Figure 4. — Variability in bootstrapped approach: ratio of CI widths, with 95% CI around the ratio, by power and prevalence of the outcome in the control.

Legend: ITT = intention-to-treat, CACE = complier average causal effect, CI = confidence interval.

Application to real data

In a CRT in Malawi, 29 schools were randomised to an intervention to evaluate training teachers to diagnose and treat uncomplicated malaria in their pupils and 29 schools to no intervention.²⁰

The primary outcome was absenteeism, captured using daily attendance registers and defined as a proportion (or, percentage) of absences out of the number of eligible days of attendance over term days in a 50 week period (ineligible days during term-time could be term-time public holidays, bad weather school closures, absence for other reasons unrelated to ill-health).

Of interest was the direct intervention effect among pupils who potentially had malaria. The children who attended at least one consultation were the compliers.²¹

The CACE was defined as the odds ratio of absenteeism among compliers in the intervention group relative to an assumed group of compliers in the control arm.

There were 4587 children in the intervention arm and 4430 children in the control arm with daily attendance data available. A total of 47,469 absences were observed over 266,459 follow-up person-days in the intervention arm (17.8%), and 51,503 absences over 256,502 follow-up person-days in the control arm (20.1%).

In the intervention arm, 1945 (42.4%) children were compliers (attended at least on consultation). Absenteeism was 15.6% in the compliers in the intervention arm (18,564 absences out of 118,694 person-days of follow-up). In the non-compliers in the intervention arm, absenteeism was 9.6% (28,905 absences out of 147,765 person-days of follow-up among the 2642 non-compliers). The ITT odds ratio was 0.86, a 14% reduction in odds of absenteeism in the intervention schools versus control schools (95% CI 0.74 to 1.00). The CACE was further from the null (OR = 0.70, 95% CI 0.43 to 1.01, using the clustered bootstrap approach), which alongside the simulation and ITT results, strengthens the findings of the trial and suggests the intervention can have a direct effect in reducing absenteeism in the schools enrolled in the CRT in Malawi.

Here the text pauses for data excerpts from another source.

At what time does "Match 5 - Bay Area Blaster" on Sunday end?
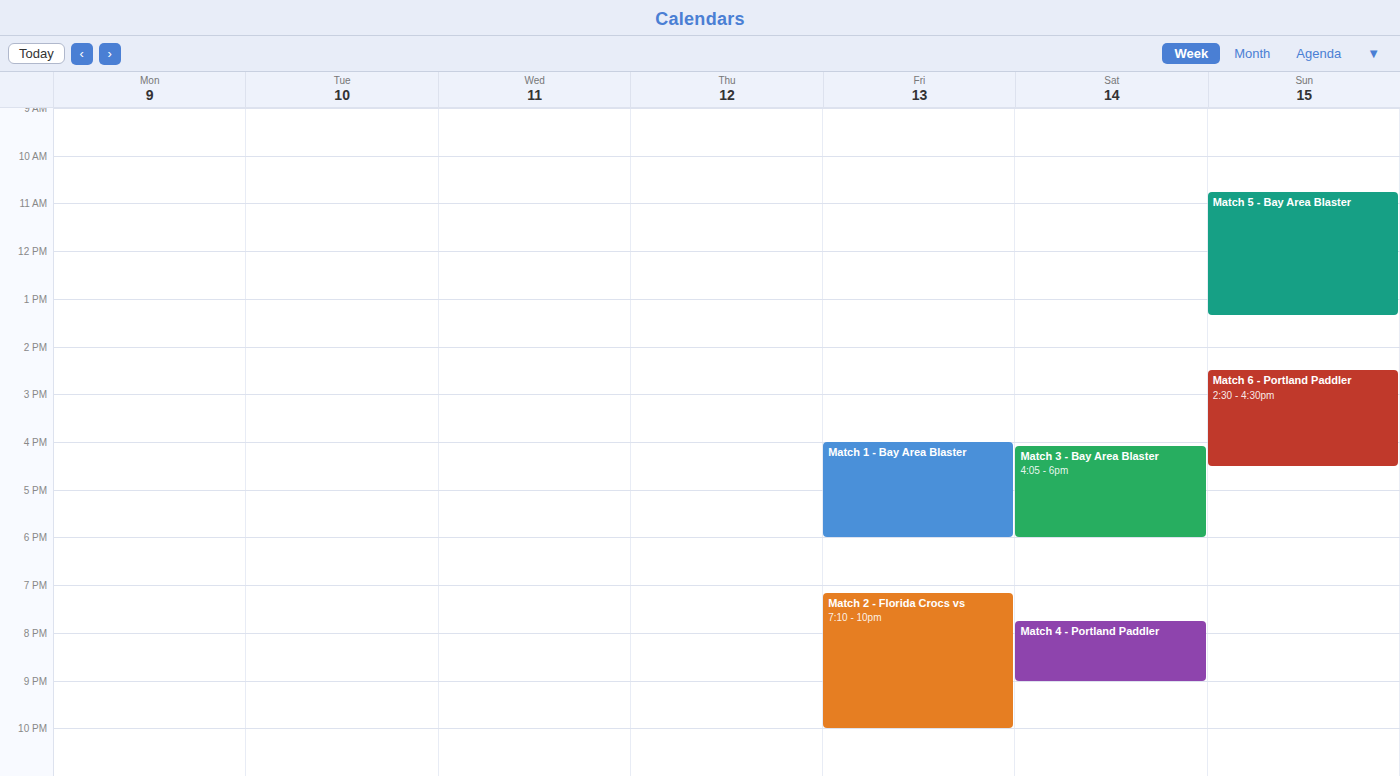
13:20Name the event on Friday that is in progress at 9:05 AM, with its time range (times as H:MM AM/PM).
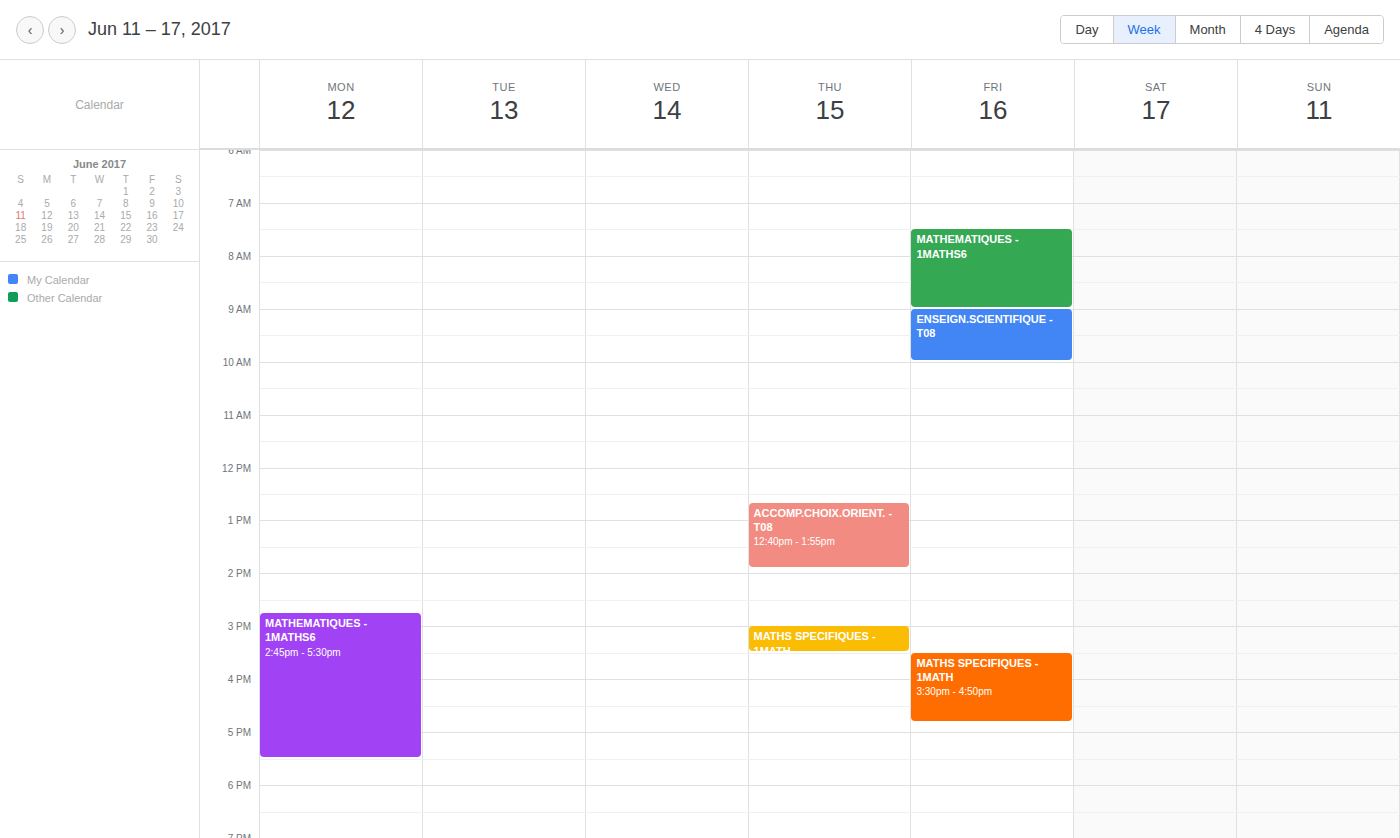
"ENSEIGN.SCIENTIFIQUE - T08", 9:00 AM to 10:00 AMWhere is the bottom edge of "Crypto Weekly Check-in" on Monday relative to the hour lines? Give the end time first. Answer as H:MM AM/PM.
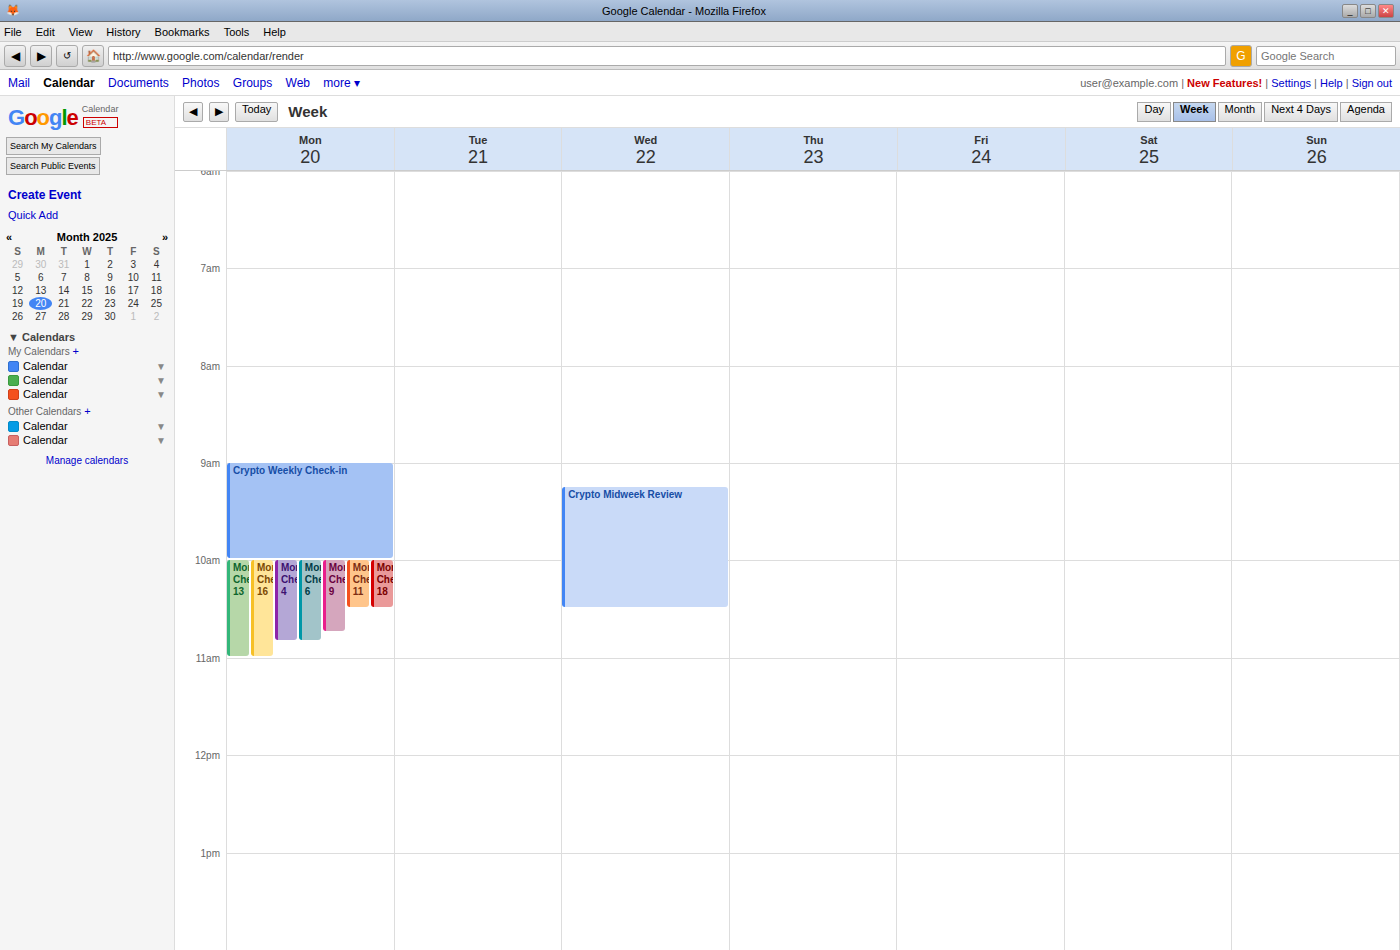
10:00 AM -- exactly on the 10 AM line.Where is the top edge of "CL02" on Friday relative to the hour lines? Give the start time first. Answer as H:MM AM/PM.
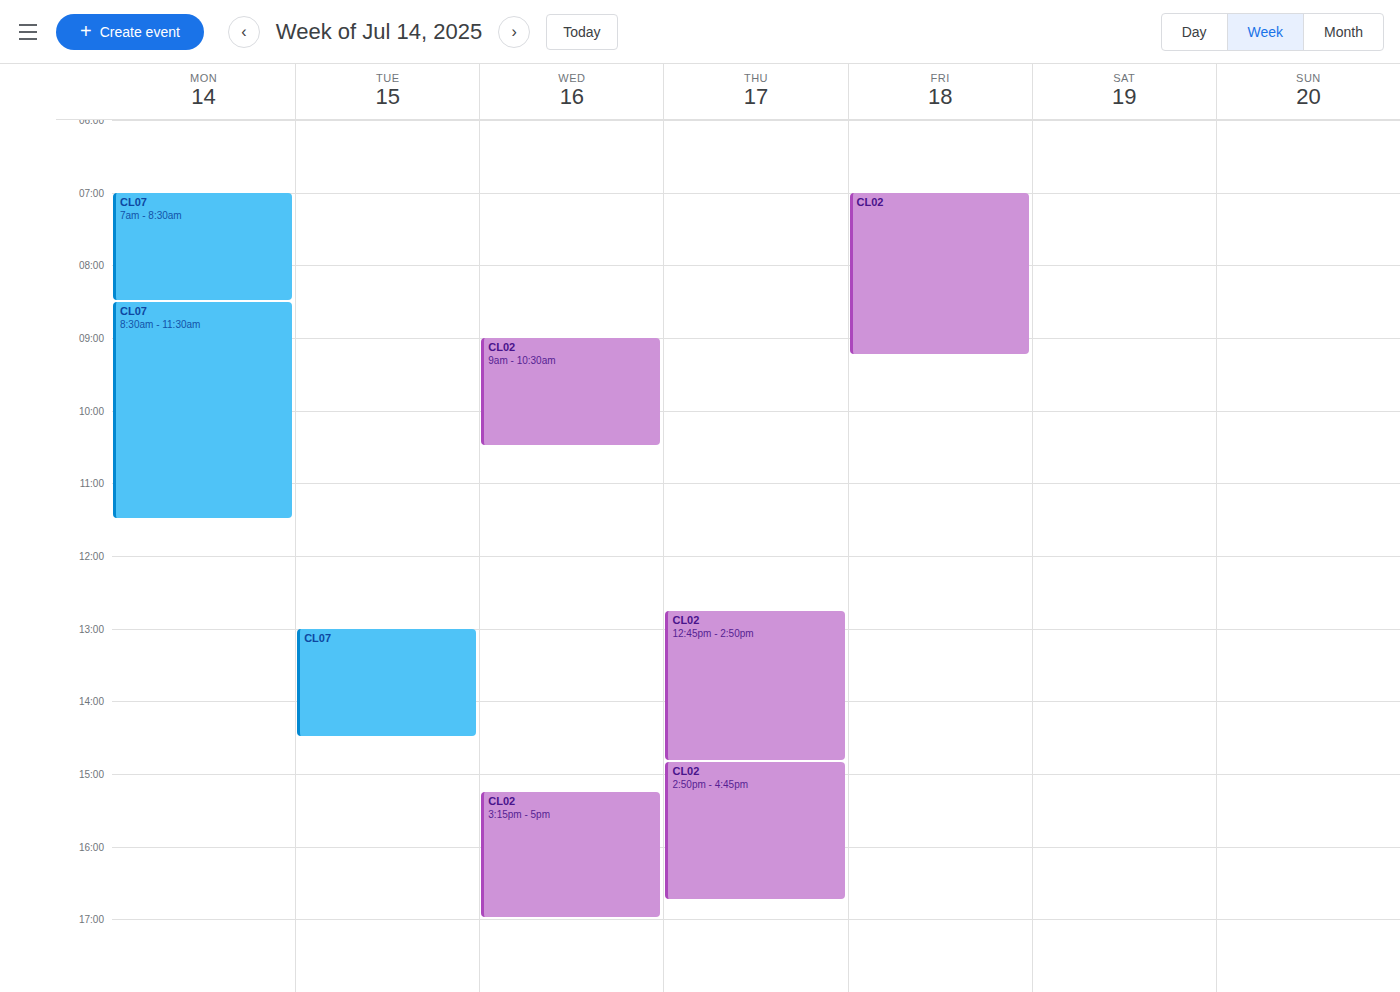
7:00 AM -- exactly on the 7 AM line.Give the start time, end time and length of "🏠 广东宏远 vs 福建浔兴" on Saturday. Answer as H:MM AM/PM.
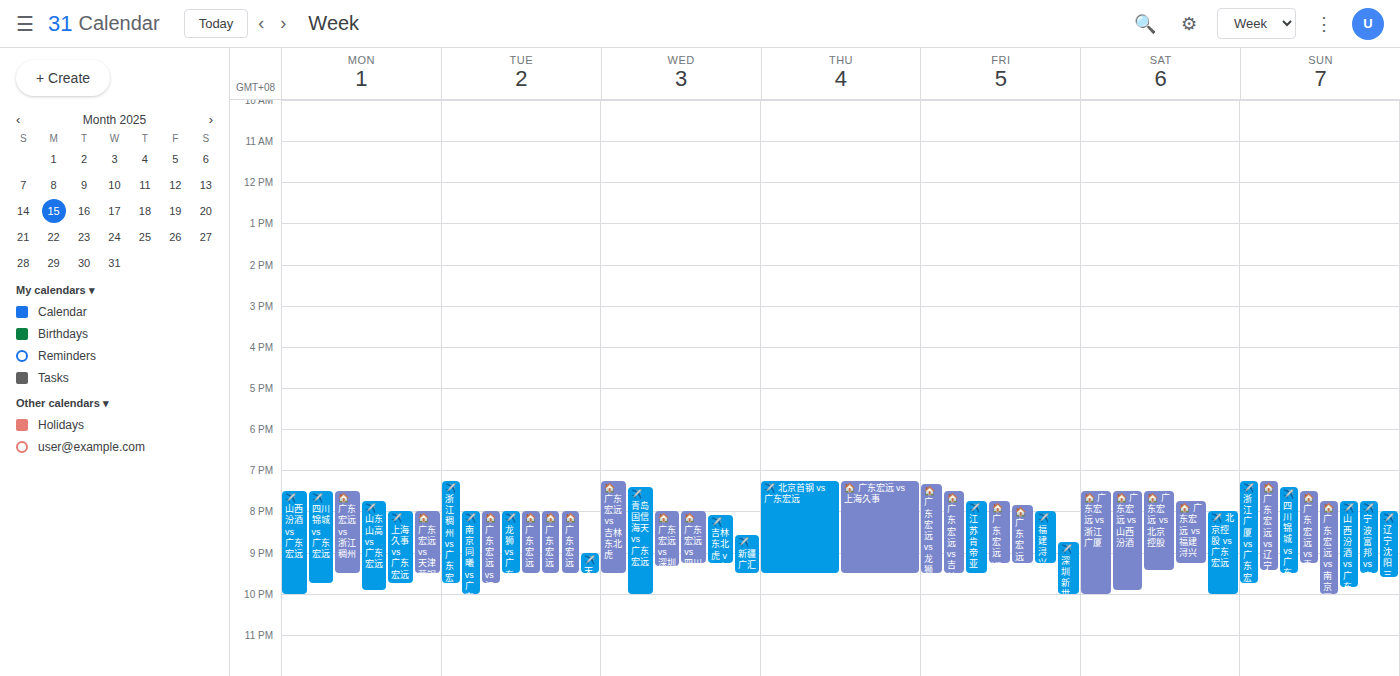
7:45 PM to 9:15 PM, 1 hour 30 minutes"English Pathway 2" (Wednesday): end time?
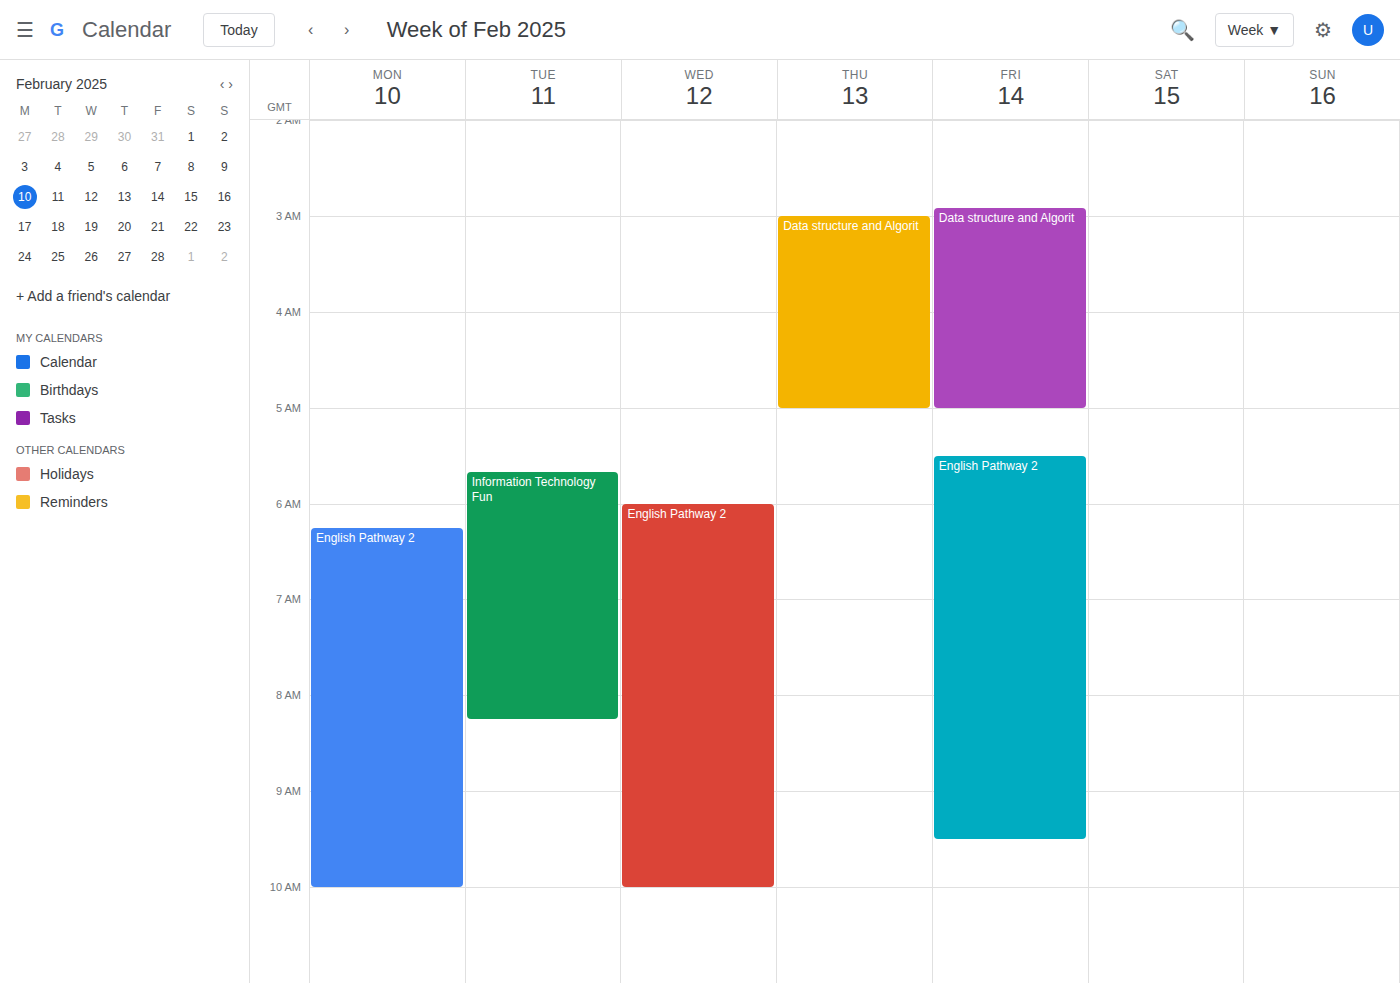
10:00 AMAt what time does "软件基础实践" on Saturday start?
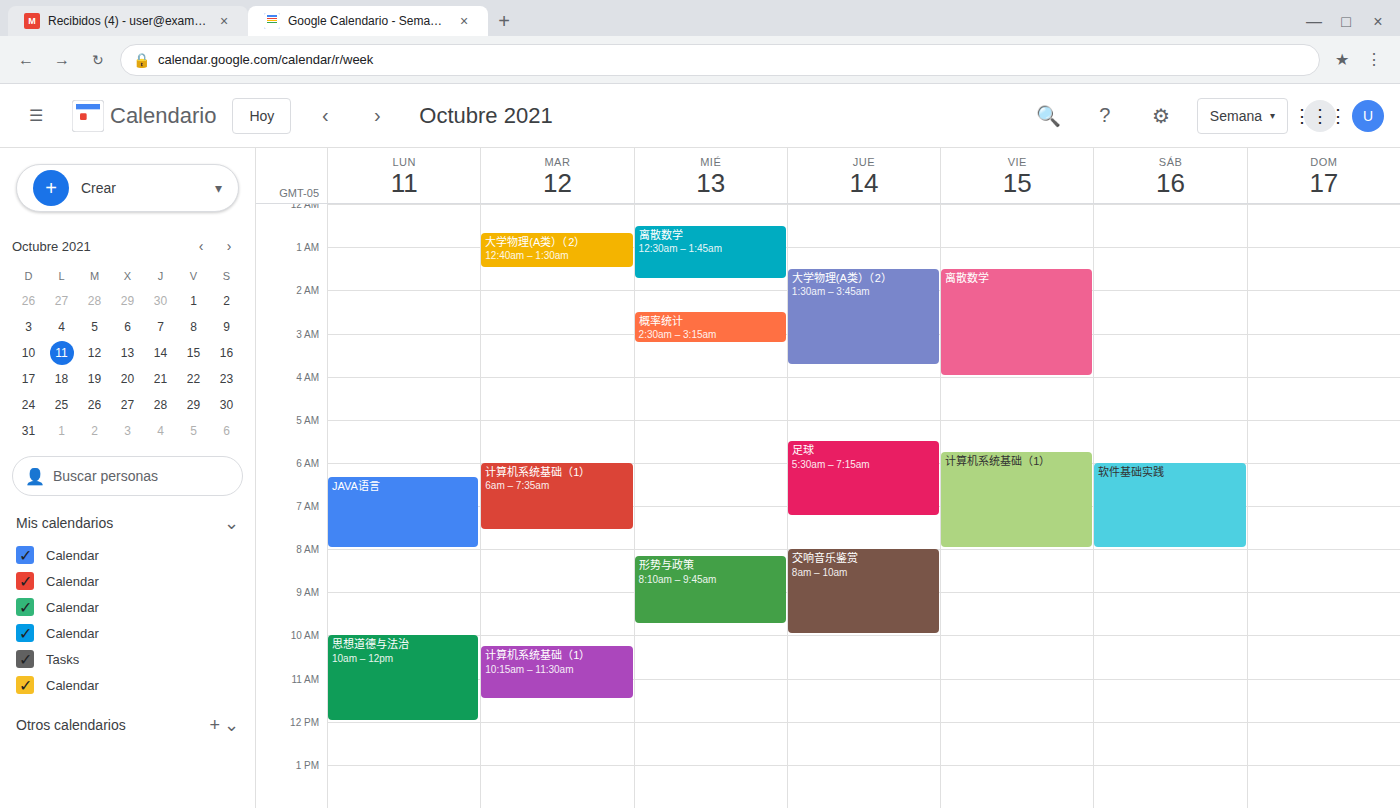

Applied to this dataset, the bootstrap ITT OR was the same as the maximum likelihood OR from a random effects logistic regression with an almost identical 95% CI (OR = 0.86, 95% CI: 0.73–1.00).

Conclusion

The performance of a bootstrap approach to obtain a 95% CI around a CACE that accounts for clustering in an analysis of a CRT was explored across scenarios of low- medium prevalence of both the outcome and non-compliance. This was to understand if the approach could be a useful complimentary analysis to ITT and when it may be possible to detect a CACE in support of ITT findings, demonstrating direct benefit of an intervention, especially as the outcome becomes less common. We followed an established approach to calculate a CACE.^2,3,4 We found that our bootstrapping approach to inference had minimal bias and produced conservative confidence intervals that accounted for clustering in the data across all our scenarios including with a small number of clusters.

For CRTs that had close to 80% power to detect an ITT effect, it was only possible to detect the CACE for more common outcomes (at least 30% outcome prevalence in the control arm) since power to detect the CACE remained close to 80%. To detect a CACE for less common outcome using this method, a CRT will need to have higher power for ITT analyses in the presence of non-compliance. While the confidence intervals for the CACE were always wider than for the ITT analyses, which supports previous literature³ that the variance of CACE effects in individually randomised trials is always larger than ITT effects, we found that this was counteracted by the CACE being a larger intervention effect.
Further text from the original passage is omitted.